UKRAYNA ve Rusya Dışişleri bakanlarını ateşkesin sağlanması için Antalya’da buluşturmak önemli adımdı.

Şimdi de ateşkesi kalıcı hale getirmek için İstanbul’da tarafları buluşturmak ilk adımın üzerine yeni bir katman konulması.

Türkiye bu açıdan çok önemli bir rol üstlendi.

Üstelik Ukrayna’yı da görüşme masasında psikolojik baskı altında kalmaktan da korudu; Rus heyet ile eşit hale getirdi.

Müzakerelerin yürütüldüğü Belarus’un Moskova etkisinde olduğunu bilmeyen yok.

Bu da Ukrayna heyetine saha bakımından psikolojik etki bırakıyordu.

Bu açıdan kalıcı ateşkes görüşmelerinin İstanbul’da yapılıyor olması Ukrayna’ya Belerus’a göre farklı bir rahatlama sağlıyor.

ÇOK SAYIDA ÜLKE İSTEDİ

Görüşmenin İstanbul’da olmasının Türkiye açısından da önemi var…

Çünkü Rusya’nın saldırılarından sivil etkileşim artıp Avrupa’ya doğru göç de yükselince birçok ülke arabuluculuk için kolları sıvamıştı.

Her birinin kendine göre gerekçeleri vardı.

İsrail bizzat Başbakanı Neftali Bennet nezdinde devreye girdi, BAE en üst seviyede arabuluculuk faaliyetinde bulunma niyetini açıkladı.

Hindistan’dan Mısır’a, Çin’den Pakistan’a, Fas’a, Güney Afrika’dan Fransa’ya uzanan yelpazede arabuluculuk görüşmelerine ev sahibi olmak isteyen ülkeler söz konusu.

Buradan yeni bir itibar devşirme veya tarafsızlık adı altında Rusya ile ticari ilişkileri devam ettirme peşinde olan da çok sayıda lider ve ülke var…

Böyle bir talep yoğunluğu ve siyasi iklim içinde İstanbul’da görüşmelerin yapılıyor olması önemli bir avantaj…

Ancak bunun da bir sınırı olması gerekiyor.

Dışişleri Bakanlığı’nın tecrübeli bir diplomatının söylediği gibi eğer süreç uzarsa bu Türkiye’ye yarardan çok sıkıntılı bir durum da yaratabilir.

RUSYA KARŞITI OLMADAN, UKRAYNA’NIN YANINDA

Bu nedenle dün Galip Dalay’ın CNN’deki demecinde de kayda geçirdiği gibi “Türkiye’nin temelde çok agresif şekilde Rusya karşıtı olmadan Ukrayna yanlısı tutumu” Ankara’nın da birçok açıdan elini rahatlatıyor.
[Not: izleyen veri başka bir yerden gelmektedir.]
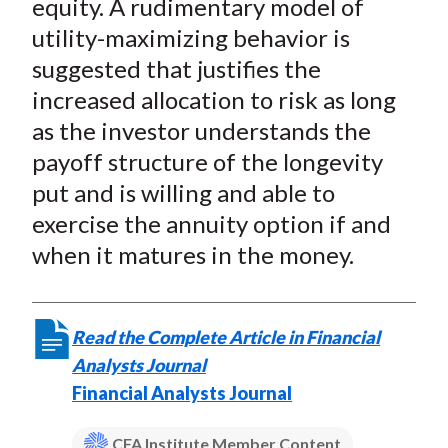
equity. A rudimentary model of
utility-maximizing behavior is
suggested that justifies the
increased allocation to risk as long
as the investor understands the
payoff structure of the longevity
put and is willing and able to
exercise the annuity option if and
when it matures in the money.
Read the Complete Article in Financial
Analysts Journal
Financial Analysts Journal
CFA Institute Member Content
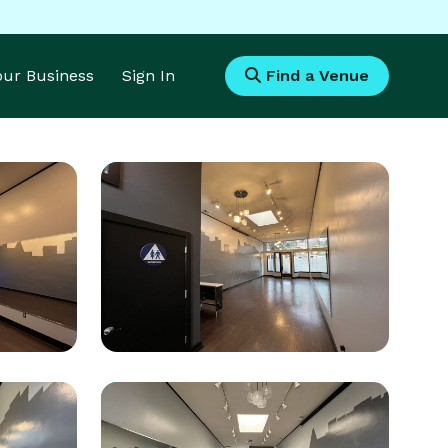
Your Business
Sign In
Find a Venue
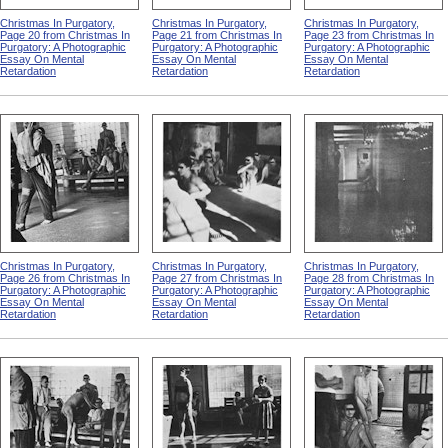
Christmas In Purgatory,
Christmas In Purgatory,
Christmas In Purgatory,
Page 20 from Christmas In
Page 21 from Christmas In
Page 23 from Christmas In
Purgatory: A Photographic
Purgatory: A Photographic
Purgatory: A Photographic
Essay On Mental
Essay On Mental
Essay On Mental
Retardation
Retardation
Retardation
Christmas In Purgatory,
Christmas In Purgatory,
Christmas In Purgatory,
Page 26 from Christmas In
Page 27 from Christmas In
Page 28 from Christmas In
Purgatory: A Photographic
Purgatory: A Photographic
Purgatory: A Photographic
Essay On Mental
Essay On Mental
Essay On Mental
Retardation
Retardation
Retardation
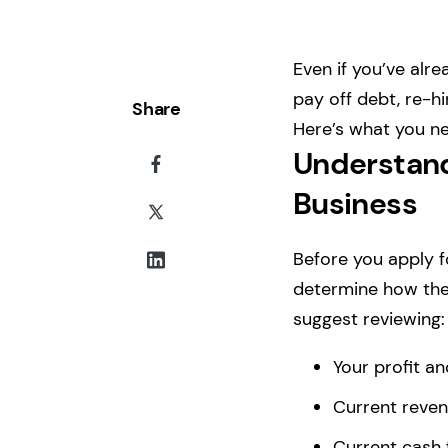
Even if you’ve alr
pay off debt, re-h
Share
Here’s what you ne
Understand
Business
Before you apply 
determine how the 
suggest reviewing:
Your profit an
Current reven
Current cash 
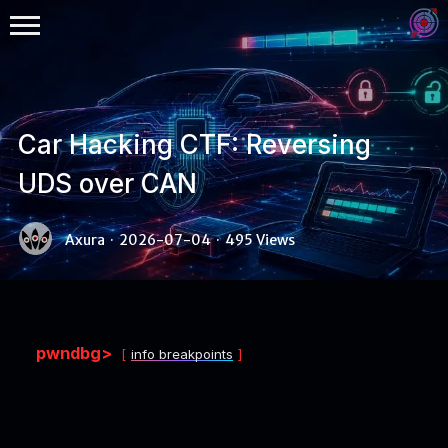
Car Hacking CTF: Reversing
UDS over CAN
Binex
Axura
·
2026-07-04
·
495 Views
Heap
Stack
Fuzzing
pwndbg>
info breakpoints
Glibc
Kernel
Qemu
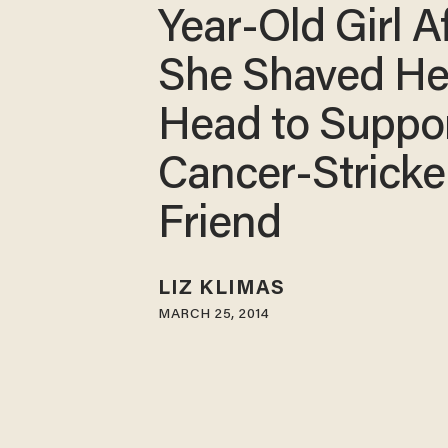
Year-Old Girl A
She Shaved He
Head to Suppo
Cancer-Strick
Friend
LIZ KLIMAS
MARCH 25, 2014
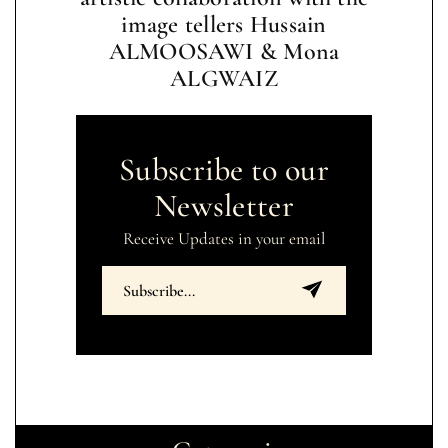
image tellers Hussain
ALMOOSAWI & Mona
ALGWAIZ
Subscribe to our
Newsletter
Receive Updates in your email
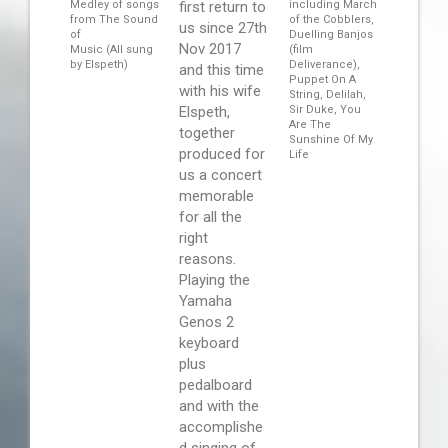
Medley of songs
first return to
including March
from The Sound
of the Cobblers,
us since 27th
of
Duelling Banjos
Nov 2017
Music (All sung
(film
by Elspeth)
Deliverance),
and this time
Puppet On A
with his wife
String, Delilah,
Elspeth,
Sir Duke, You
Are The
together
Sunshine Of My
produced for
Life
us a concert
memorable
for all the
right
reasons.
Playing the
Yamaha
Genos 2
keyboard
plus
pedalboard
and with the
accomplishe
d singing of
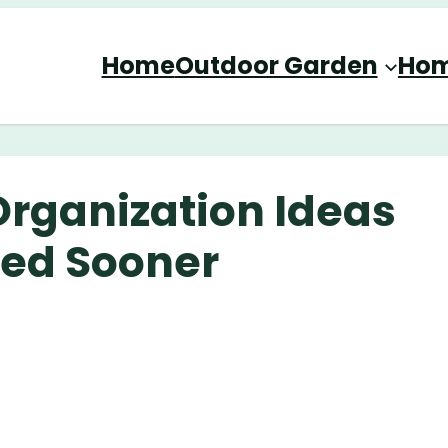
Home
Outdoor Garden
Hom
Organization Ideas
ied Sooner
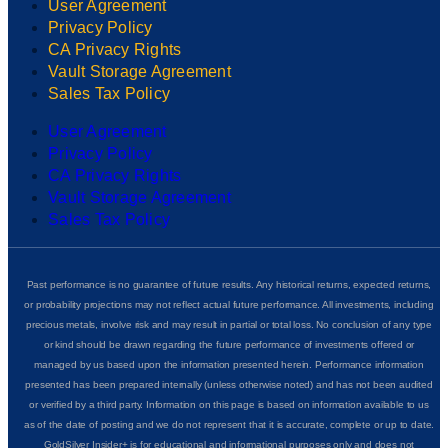
User Agreement
Privacy Policy
CA Privacy Rights
Vault Storage Agreement
Sales Tax Policy
User Agreement
Privacy Policy
CA Privacy Rights
Vault Storage Agreement
Sales Tax Policy
Past performance is no guarantee of future results. Any historical returns, expected returns,
or probability projections may not reflect actual future performance. All investments, including
precious metals, involve risk and may result in partial or total loss. No conclusion of any type
or kind should be drawn regarding the future performance of investments offered or
managed by us based upon the information presented herein. Performance information
presented has been prepared internally (unless otherwise noted) and has not been audited
or verified by a third party. Information on this page is based on information available to us
as of the date of posting and we do not represent that it is accurate, complete or up to date.
GoldSilver Insider+ is for educational and informational purposes only and does not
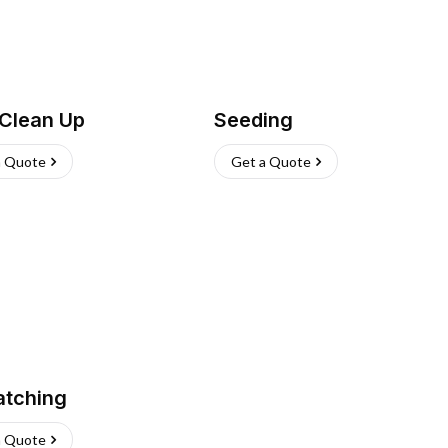
 Clean Up
Seeding
a Quote
Get a Quote
atching
a Quote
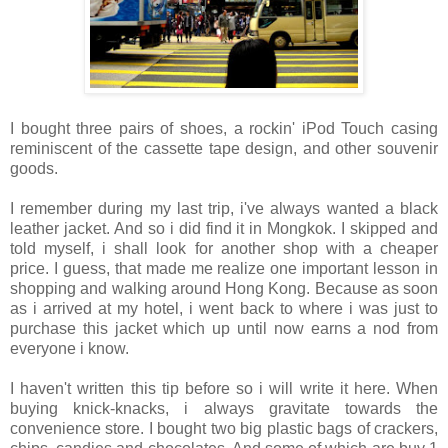
I bought three pairs of shoes, a rockin' iPod Touch casing
reminiscent of the cassette tape design, and other souvenir
goods.
I remember during my last trip, i've always wanted a black
leather jacket. And so i did find it in Mongkok. I skipped and
told myself, i shall look for another shop with a cheaper
price. I guess, that made me realize one important lesson in
shopping and walking around Hong Kong. Because as soon
as i arrived at my hotel, i went back to where i was just to
purchase this jacket which up until now earns a nod from
everyone i know.
I haven't written this tip before so i will write it here. When
buying knick-knacks, i always gravitate towards the
convenience store. I bought two big plastic bags of crackers,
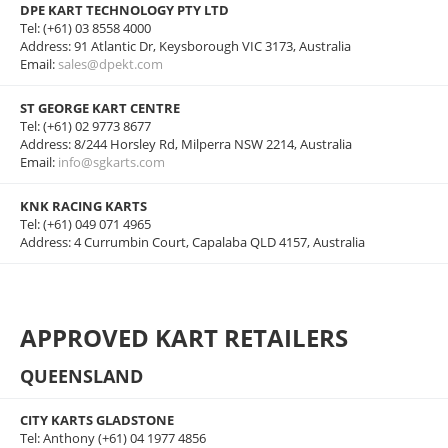
DPE KART TECHNOLOGY PTY LTD
Tel: (+61) 03 8558 4000
Address: 91 Atlantic Dr, Keysborough VIC 3173, Australia
Email:
sales@dpekt.com
ST GEORGE KART CENTRE
Tel: (+61) 02 9773 8677
Address: 8/244 Horsley Rd, Milperra NSW 2214, Australia
Email:
info@sgkarts.com
KNK RACING KARTS
Tel: (+61) 049 071 4965
Address: 4 Currumbin Court, Capalaba QLD 4157, Australia
APPROVED KART RETAILERS
QUEENSLAND
CITY KARTS GLADSTONE
Tel: Anthony (+61) 04 1977 4856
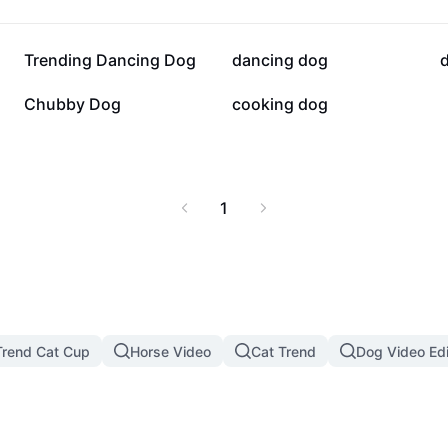
20.6K
18.9K
Trending Dancing Dog
dancing dog
6.4K
5.2K
Chubby Dog
cooking dog
1
rend Cat Cup
Horse Video
Cat Trend
Dog Video Edi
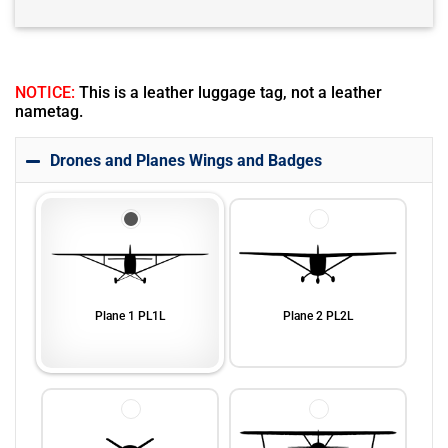
NOTICE:
This is a leather luggage tag, not a leather
nametag.
Drones and Planes Wings and Badges
Plane 1 PL1L
Plane 2 PL2L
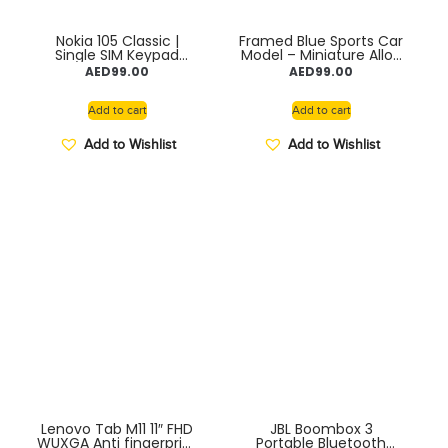
Nokia 105 Classic |
Framed Blue Sports Car
Single SIM Keypad
Model – Miniature Alloy
Phone with Built-in UPI
Car Wall Art for Home
AED
99.00
AED
99.00
Payments, Long-
or Office Décor,
Lasting Battery,
Collectible Automotive
Wireless FM Radio,
Display for Living Room
Add to cart
Add to cart
Without Charger
Decoration, Shelf
Accent, or Desk
Add to Wishlist
Add to Wishlist
Ornament, Yellow
Lenovo Tab M11 11″ FHD
JBL Boombox 3
WUXGA Anti fingerprint
Portable Bluetooth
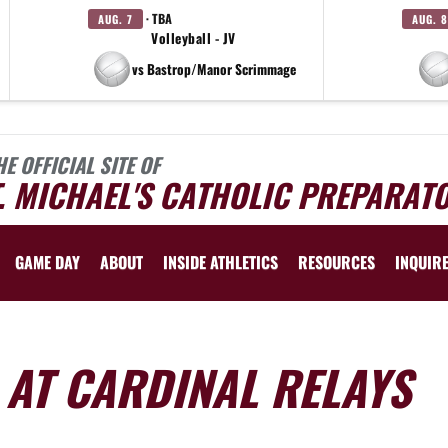
· TBA
AUG. 7
AUG. 8
Volleyball - JV
vs Bastrop/Manor Scrimmage
HE OFFICIAL SITE OF
. MICHAEL'S CATHOLIC PREPARAT
GAME DAY
ABOUT
INSIDE ATHLETICS
RESOURCES
INQUIR
 AT CARDINAL RELAYS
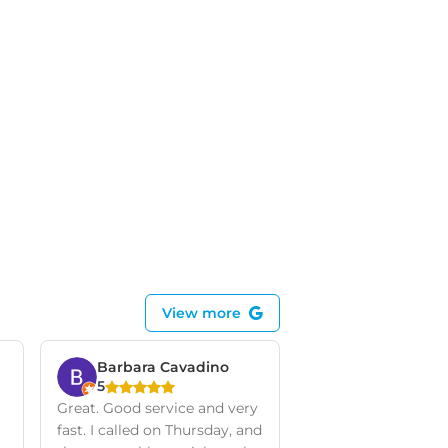
View more
Barbara Cavadino
5
Great. Good service and very
fast. I called on Thursday, and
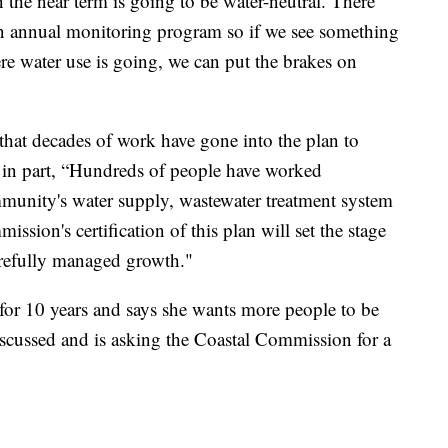
the near term is going to be water-neutral. There
 an annual monitoring program so if we see something
ere water use is going, we can put the brakes on
at decades of work have gone into the plan to
id in part, “Hundreds of people have worked
munity's water supply, wastewater treatment system
ission's certification of this plan will set the stage
refully managed growth."
for 10 years and says she wants more people to be
iscussed and is asking the Coastal Commission for a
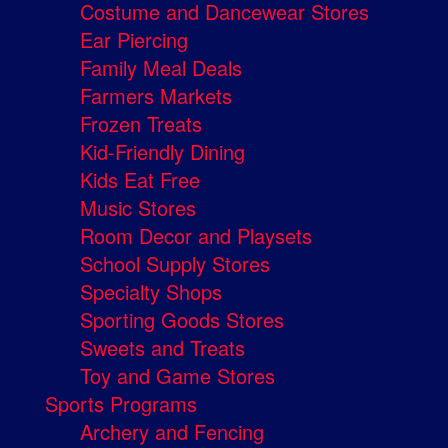
Costume and Dancewear Stores
Ear Piercing
Family Meal Deals
Farmers Markets
Frozen Treats
Kid-Friendly Dining
Kids Eat Free
Music Stores
Room Decor and Playsets
School Supply Stores
Specialty Shops
Sporting Goods Stores
Sweets and Treats
Toy and Game Stores
Sports Programs
Archery and Fencing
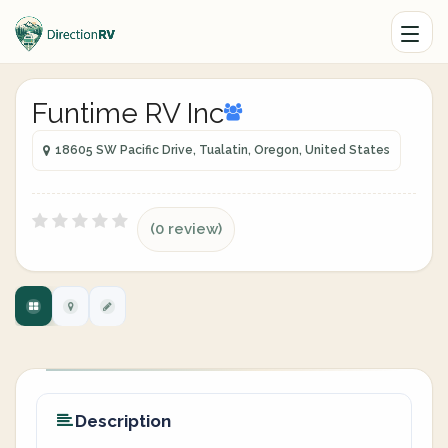
Funtime RV Inc
18605 SW Pacific Drive, Tualatin, Oregon, United States
(0 review)
Description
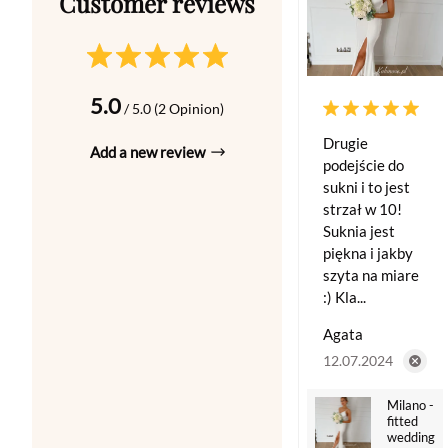
5.0
/ 5.0 (2 Opinion)
Drugie
Add a new review
podejście do
sukni i to jest
strzał w 10!
Suknia jest
piękna i jakby
szyta na miare
:) Kla...
Agata
12.07.2024
Milano -
fitted
wedding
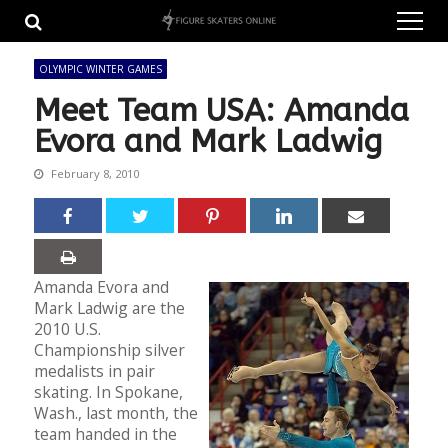
Skip
Skip
to
to
navigation
content
OLYMPIC WINTER GAMES
Meet Team USA: Amanda
Evora and Mark Ladwig
February 8, 2010
Amanda Evora and
Mark Ladwig are the
2010 U.S.
Championship silver
medalists in pair
skating. In Spokane,
Wash., last month, the
team handed in the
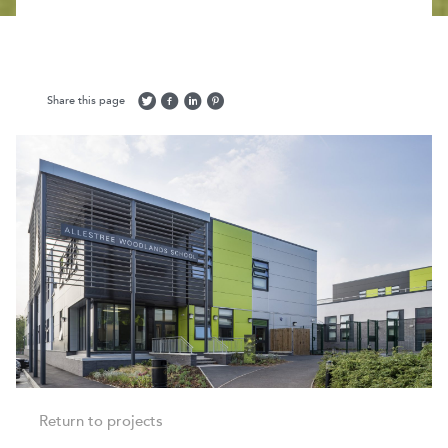
Share this page
Return to projects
Ancak bu sürecin uzaması bir aşamadan sonra Türkiye’ye de batı ile birlikte yaptırımlara katılma baskısını arttırır, batı ile ilişkilerini düzenlemesi açısından önüne çıkan fırsat engele dönüşmeye başlar.

Ankara da bunun farkında olmalı ki çözüm için daha önce de başarısını test ettiği, iş adamları aracılığıyla sorunların çözümüne katkı verilmesi yöntemini burada da uygulamaya koymuş.

ABROMOVİCH’İN ROLÜ

Rus heyeti, “Resmi bir görevi yok” açıklaması yapmış olsa da, dünyanın sayılı zenginleri listesinin başlarında yer alan Roman Abromovich dün müzakerenin yapıldığı salonda Cumhurbaşkanı Sözcüsü İbrahim Kalın’ın yanında oturuyordu.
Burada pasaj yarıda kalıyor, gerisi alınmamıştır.